> **Supplied records**
• • • • •

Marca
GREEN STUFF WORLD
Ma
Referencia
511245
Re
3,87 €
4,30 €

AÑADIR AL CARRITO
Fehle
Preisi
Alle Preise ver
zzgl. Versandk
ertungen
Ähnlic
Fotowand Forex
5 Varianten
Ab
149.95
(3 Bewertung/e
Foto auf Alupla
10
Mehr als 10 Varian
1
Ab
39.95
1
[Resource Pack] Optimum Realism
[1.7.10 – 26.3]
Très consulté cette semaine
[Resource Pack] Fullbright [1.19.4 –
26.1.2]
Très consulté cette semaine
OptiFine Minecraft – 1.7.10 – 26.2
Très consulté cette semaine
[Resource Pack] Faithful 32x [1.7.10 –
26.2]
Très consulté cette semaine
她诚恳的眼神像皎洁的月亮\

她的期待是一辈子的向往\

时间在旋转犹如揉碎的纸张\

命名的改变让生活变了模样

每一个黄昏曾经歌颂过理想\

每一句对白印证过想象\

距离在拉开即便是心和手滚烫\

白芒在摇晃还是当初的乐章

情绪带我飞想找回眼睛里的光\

• • • • •

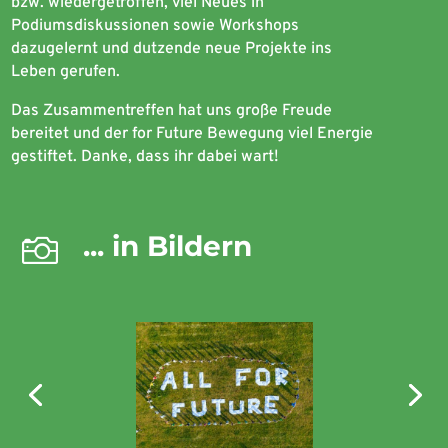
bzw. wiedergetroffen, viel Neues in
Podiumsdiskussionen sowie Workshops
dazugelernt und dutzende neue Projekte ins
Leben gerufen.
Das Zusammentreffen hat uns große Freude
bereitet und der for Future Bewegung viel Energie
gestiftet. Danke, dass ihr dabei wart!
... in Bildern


• • • • •

> **Exercise objective**
Give back exactly the lines of the listing above that run from the line with "每一个黄昏曾经歌颂过理想\" to the line with "情绪带我飞想找回眼睛里的光\", inclusive.

> **Written response**
每一个黄昏曾经歌颂过理想\

每一句对白印证过想象\

距离在拉开即便是心和手滚烫\

白芒在摇晃还是当初的乐章

情绪带我飞想找回眼睛里的光\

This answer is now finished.